A rare and significant presentation copy of Sigmund Freud's last neurological treatise published before his turn to psychoanalysis. Inscribed by him to his friend and colleague, Dr. Rudolf Reitler, the first person after Freud to practice psychoanalysis.

Childhood friends, Freud and Reitler attended the University of Vienna together, and afterwards each became physicians. During the 1890s when Freud was developing psychoanalysis, Reitler had kept abreast of Freud's thinking by attending his Saturday evening lectures on psychology, which Freud had been giving since the mid 1880s. By 1902, a small group of interested physicians and students had formed around Freud, including Reitler, as well as Wilhelm Stekel, Max Kahane, and Alfred Adler. That autumn "Freud addressed a postcard to these four men...suggesting that they meet for discussion of his work at his residence. Stekel said it was he who had first made that suggestion to Freud…so Stekel may be accorded the honor, together with Freud, of having founded the first psychoanalytic society. At all events, from then on they formed the habit of meeting every Wednesday evening for discussions in Freud's waiting-room" (Jones II, p. 8).

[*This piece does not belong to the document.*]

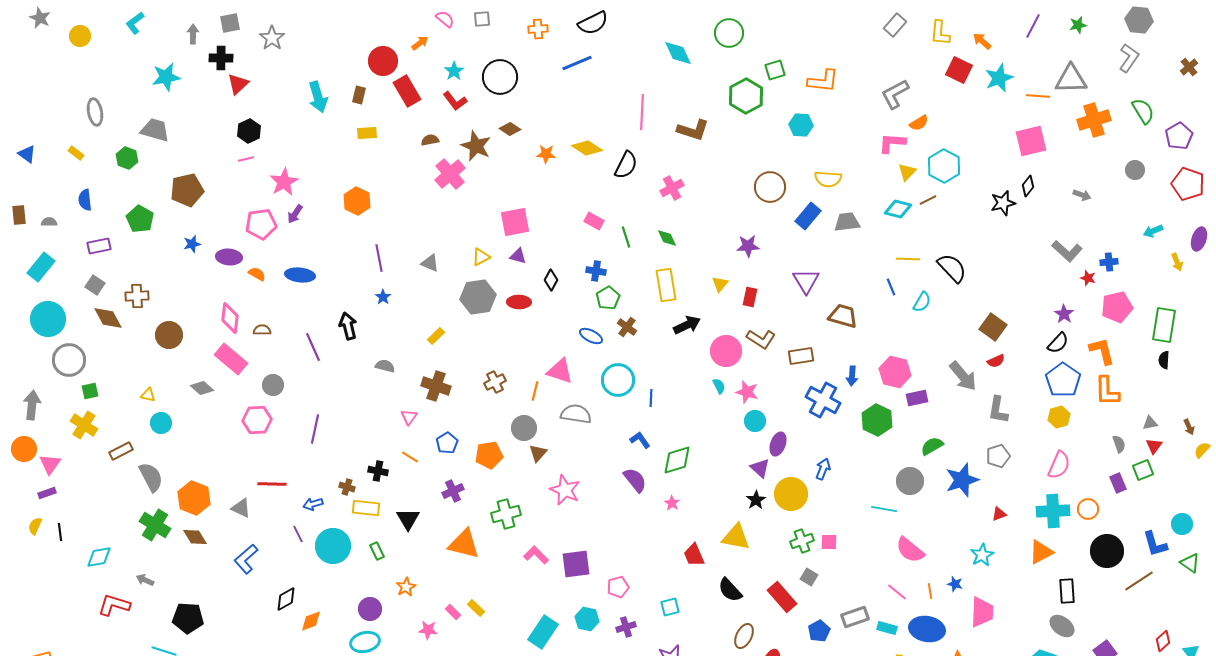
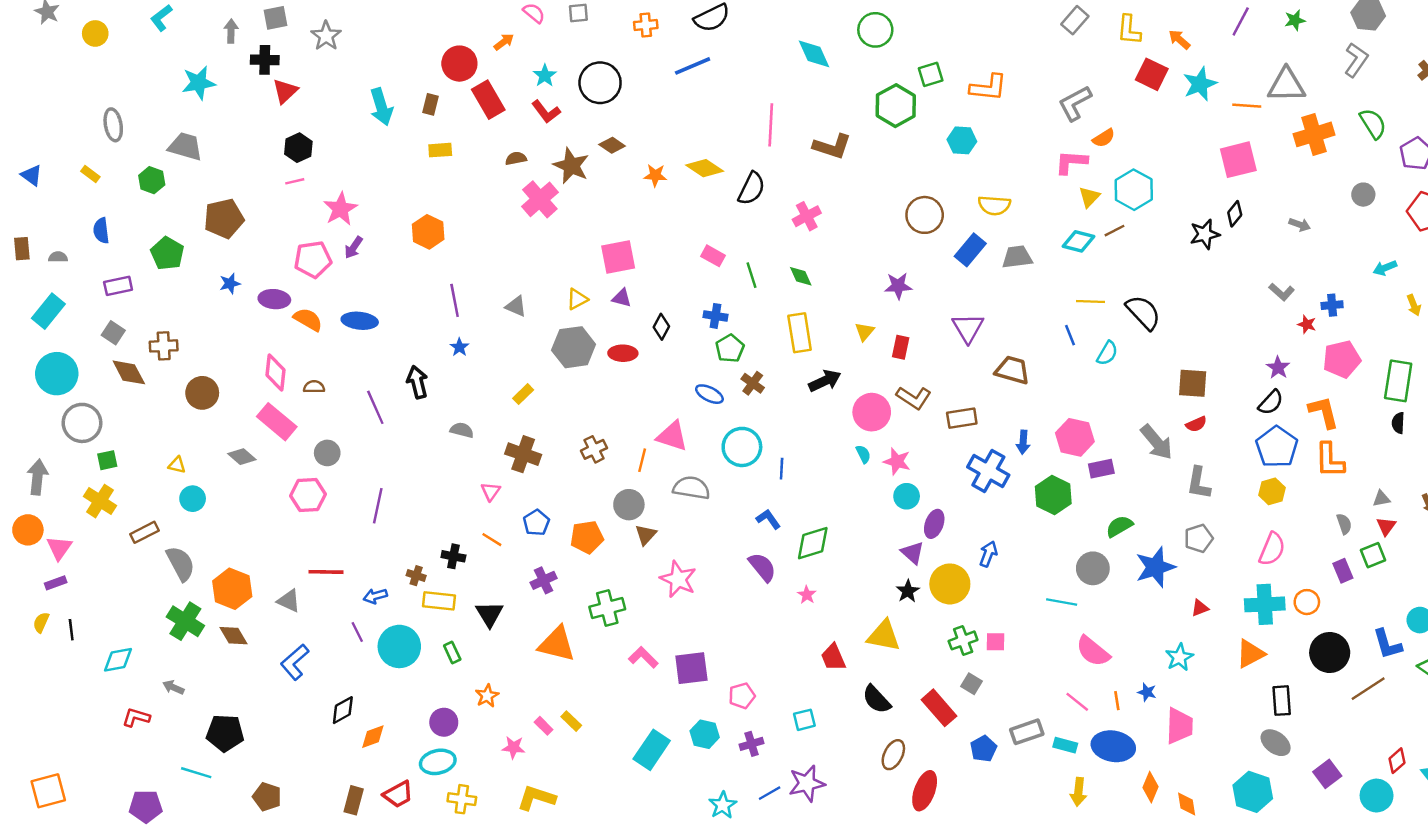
gray L-shape: (1067, 251) -> (1282, 292), size x0.7
orange semicircle: (257, 274) -> (308, 320), size x1.4
brown square: (993, 327) -> (1193, 383), turned -32
red L-shape: (114, 605) -> (136, 717), size x0.7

In the years that followed this weekly group would continue to grow in membership and eventually form into the Vienna Psychoanalytic Society.

Freud's writing on cerebral palsy spanned ten years, beginning in 1889. This is considered "one of the most important works ever written on this subject" (Norman).

A fine association marking the beginnings of psychoanalysis.

This lot is located in Philadelphia.